How Big is the Danger of Ransomware?

Ransomware is a very popular malicious activity for criminals, primarily because of the return on investment it offers them. With very little effort, hackers could walk away from any given attack with millions of dollars.

The unfortunate reality of ransomware activity is that it’s attracting more sophisticated and experienced cybercriminals and organizations, who are carefully selecting the most lucrative targets.

What Are the Best Strategies to Prevent Ransomware?

When it comes to ransomware, the best way to defend your company is ransomware prevention. Once cybercriminals have access to sensitive information, it can be extremely difficult to neutralize the threat they pose and data loss is very likely.

In some situations, a ransomware threat could halt a business entirely and even if an organization can get back to operating quickly, the costs involved in doing so can cause significant issues elsewhere. 

Threat actors will always pick the softest targets, so having comprehensive anti-ransomware solutions in place is imperative. Additionally, ransomware readiness is paramount.
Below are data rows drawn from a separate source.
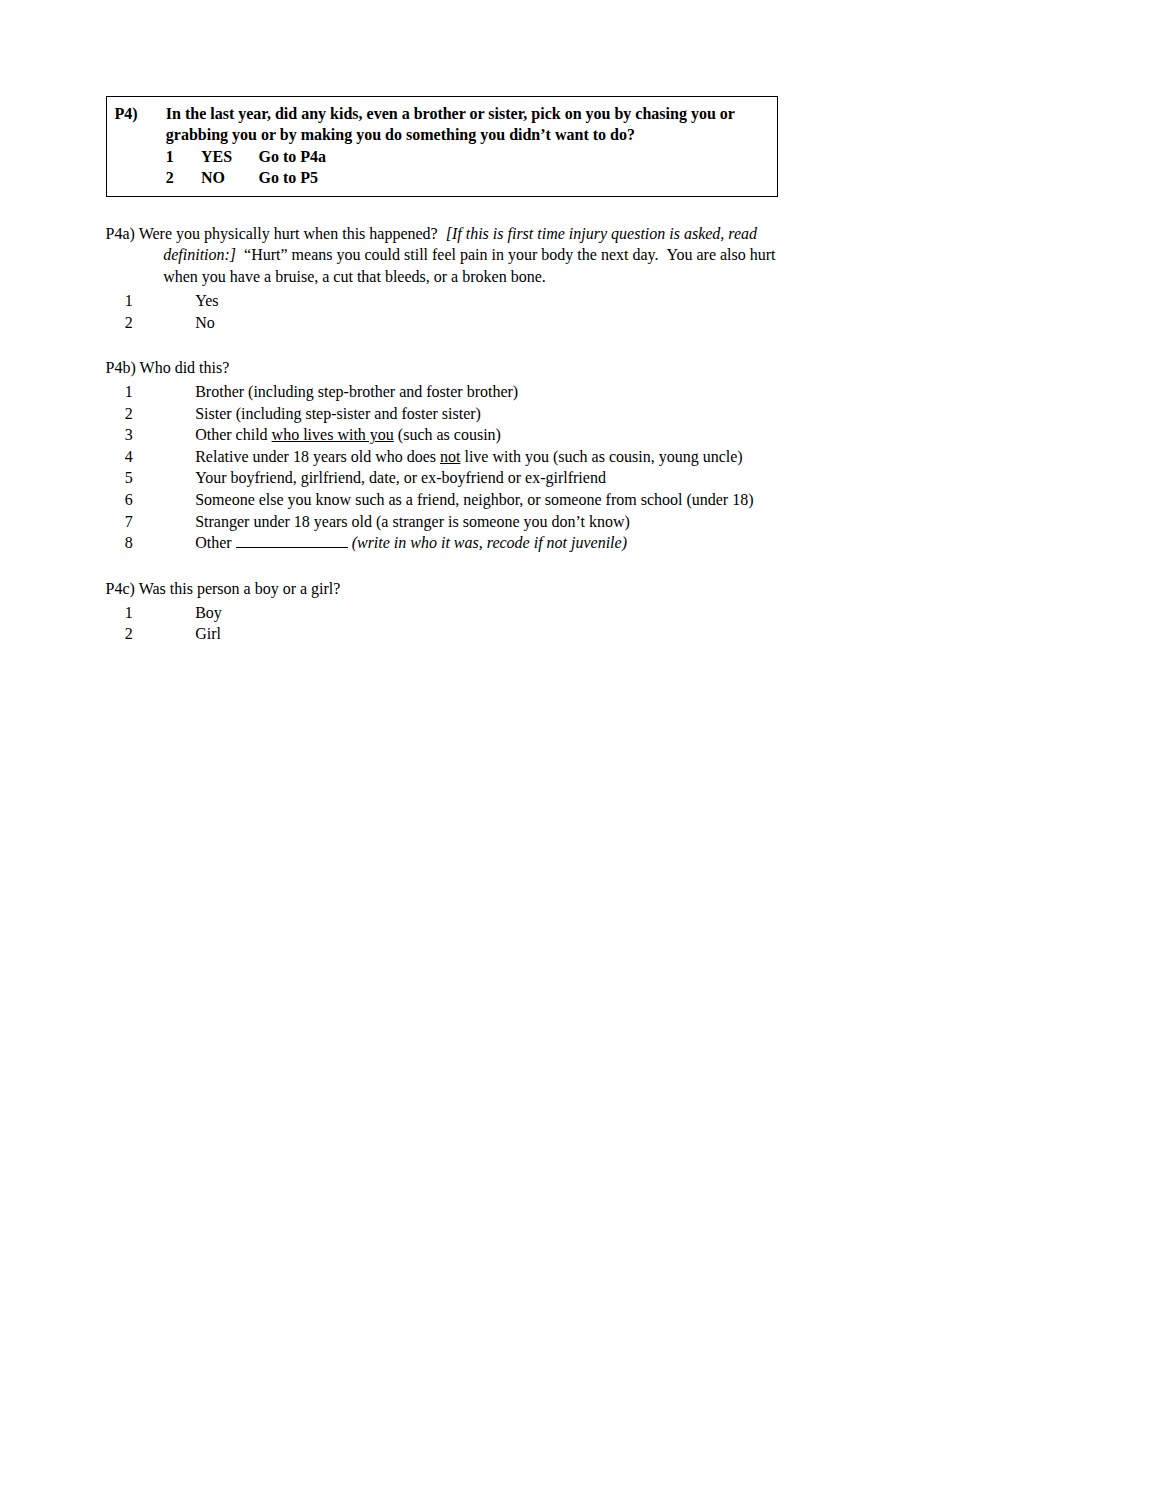P4) In the last year, did any kids, even a brother or sister, pick on you by chasing you or grabbing you or by making you do something you didn’t want to do?
1 YESGo to P4a
2 NOGo to P5
P4a) Were you physically hurt when this happened? [If this is first time injury question is asked, read definition:] “Hurt” means you could still feel pain in your body the next day. You are also hurt when you have a bruise, a cut that bleeds, or a broken bone.
1 Yes
2 No
P4b) Who did this?
1 Brother (including step-brother and foster brother)
2 Sister (including step-sister and foster sister)
3 Other child who lives with you (such as cousin)
4 Relative under 18 years old who does not live with you (such as cousin, young uncle)
5 Your boyfriend, girlfriend, date, or ex-boyfriend or ex-girlfriend
6 Someone else you know such as a friend, neighbor, or someone from school (under 18)
7 Stranger under 18 years old (a stranger is someone you don’t know)
8 Other (write in who it was, recode if not juvenile)
P4c) Was this person a boy or a girl?
1 Boy
2 Girl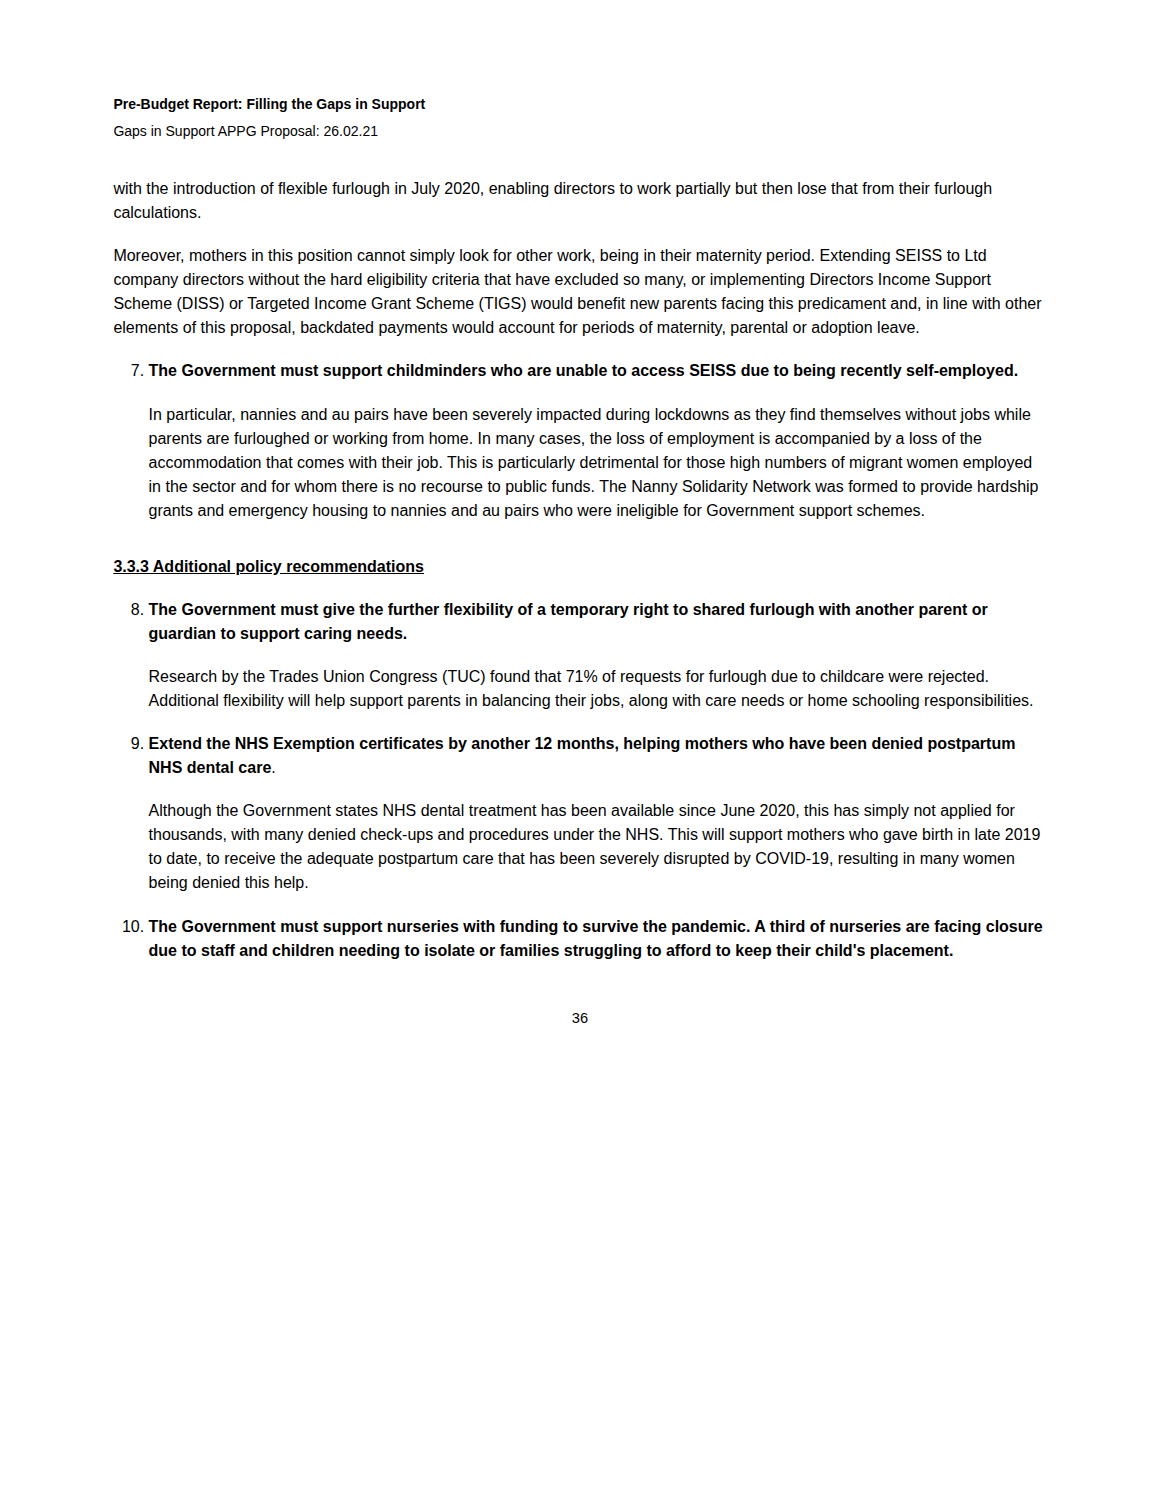Pre-Budget Report: Filling the Gaps in Support
Gaps in Support APPG Proposal: 26.02.21
with the introduction of flexible furlough in July 2020, enabling directors to work partially but then lose that from their furlough calculations.
Moreover, mothers in this position cannot simply look for other work, being in their maternity period. Extending SEISS to Ltd company directors without the hard eligibility criteria that have excluded so many, or implementing Directors Income Support Scheme (DISS) or Targeted Income Grant Scheme (TIGS) would benefit new parents facing this predicament and, in line with other elements of this proposal, backdated payments would account for periods of maternity, parental or adoption leave.
The Government must support childminders who are unable to access SEISS due to being recently self-employed.
In particular, nannies and au pairs have been severely impacted during lockdowns as they find themselves without jobs while parents are furloughed or working from home. In many cases, the loss of employment is accompanied by a loss of the accommodation that comes with their job. This is particularly detrimental for those high numbers of migrant women employed in the sector and for whom there is no recourse to public funds. The Nanny Solidarity Network was formed to provide hardship grants and emergency housing to nannies and au pairs who were ineligible for Government support schemes.
3.3.3 Additional policy recommendations
The Government must give the further flexibility of a temporary right to shared furlough with another parent or guardian to support caring needs.
Research by the Trades Union Congress (TUC) found that 71% of requests for furlough due to childcare were rejected. Additional flexibility will help support parents in balancing their jobs, along with care needs or home schooling responsibilities.
Extend the NHS Exemption certificates by another 12 months, helping mothers who have been denied postpartum NHS dental care.
Although the Government states NHS dental treatment has been available since June 2020, this has simply not applied for thousands, with many denied check-ups and procedures under the NHS. This will support mothers who gave birth in late 2019 to date, to receive the adequate postpartum care that has been severely disrupted by COVID-19, resulting in many women being denied this help.
The Government must support nurseries with funding to survive the pandemic. A third of nurseries are facing closure due to staff and children needing to isolate or families struggling to afford to keep their child's placement.
36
This means exercising data security, implementing zero trust policies and knowing exactly where your most valuable data is stored, as well as the implications of a breach, as this will help you to identify what you would need to recover as a bare minimum, in the event of an attack.
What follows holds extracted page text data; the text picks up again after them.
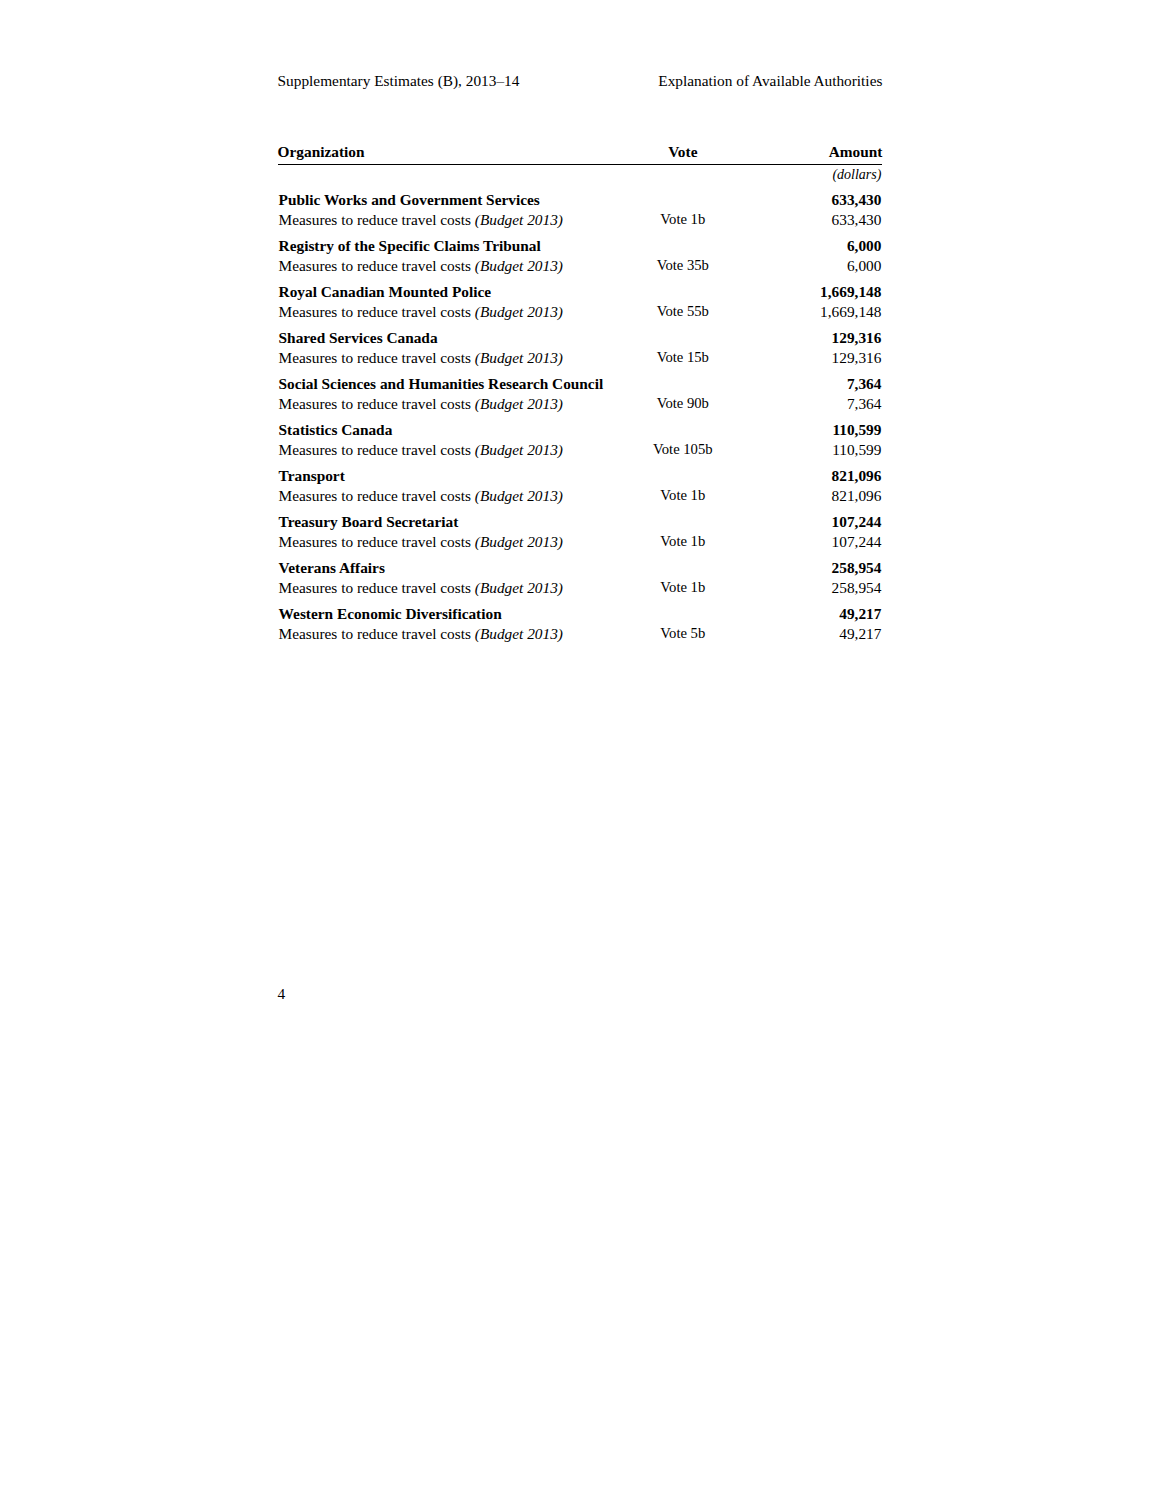Supplementary Estimates (B), 2013–14
Explanation of Available Authorities
| Organization | Vote | Amount |
| --- | --- | --- |
| | | (dollars) |
| Public Works and Government Services | | 633,430 |
| Measures to reduce travel costs (Budget 2013) | Vote 1b | 633,430 |
| Registry of the Specific Claims Tribunal | | 6,000 |
| Measures to reduce travel costs (Budget 2013) | Vote 35b | 6,000 |
| Royal Canadian Mounted Police | | 1,669,148 |
| Measures to reduce travel costs (Budget 2013) | Vote 55b | 1,669,148 |
| Shared Services Canada | | 129,316 |
| Measures to reduce travel costs (Budget 2013) | Vote 15b | 129,316 |
| Social Sciences and Humanities Research Council | | 7,364 |
| Measures to reduce travel costs (Budget 2013) | Vote 90b | 7,364 |
| Statistics Canada | | 110,599 |
| Measures to reduce travel costs (Budget 2013) | Vote 105b | 110,599 |
| Transport | | 821,096 |
| Measures to reduce travel costs (Budget 2013) | Vote 1b | 821,096 |
| Treasury Board Secretariat | | 107,244 |
| Measures to reduce travel costs (Budget 2013) | Vote 1b | 107,244 |
| Veterans Affairs | | 258,954 |
| Measures to reduce travel costs (Budget 2013) | Vote 1b | 258,954 |
| Western Economic Diversification | | 49,217 |
| Measures to reduce travel costs (Budget 2013) | Vote 5b | 49,217 |
4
What Can You Do if a Ransomware Attack Occurs?

If you become aware of a ransomware attack on your own business, take action immediately to mitigate damage, before thinking about whether or not you are going to pay the ransom.

Depending on your industry and legal requirements, your organization may be obligated to report the ransomware incident before taking any further steps. Following that, the first step should be isolating the infected endpoint from the wider network to prevent the spread of the ransomware.

Then, like you would a real virus, attempt to identify exactly what type of ransomware variant you’re dealing with. Make sure your backup data is secure and shut down regular processes, such as maintenance tasks.

It’s not advisable to meet the ransom demand, even if it does feel like the easiest way to get your data back. This only encourages criminals to continue extorting other businesses. Not to mention, paying up can lead to civil penalties and on top of that, there’s no guarantee that you’ll get your stolen data back. In fact, only half of firms do recover their lost information.

In some cases, decryption tools can be used for ransomware recovery capabilities, but this won’t be true for a large portion of attacks. The technologies used by cybercrime groups are becoming more and more advanced, so it’s best not to rely on getting your data back this way.

How Do You Protect Your Business from Ransomware?

Whether or not your business has been a target of cybercrime, the best way to avoid it happening is by taking preventative measures. Even with the best perimeter defense in place to keep hackers out, they are innovative and will typically find a way in. Therefore, the focus must be on ransomware protection software that stops them from taking any data out. 

Anti data exfiltration (ADX) is a set-and-forget solution that stops data from leaving your network. This bolsters cybersecurity defenses against a wide variety of attacks, including a ransomware infection. So, instead of relying on endpoint security measures to protect your data, hackers can be stopped in their tracks as an attack is attempted. 

By shifting the focus to behavioral characteristics, ADX can block data leaving your network under specific conditions, including attempted communication with command-and-control centers and the use of dark web protocols. This level of threat intelligence also eliminates the requirement to send data for analysis by blocking unauthorized access attempts immediately.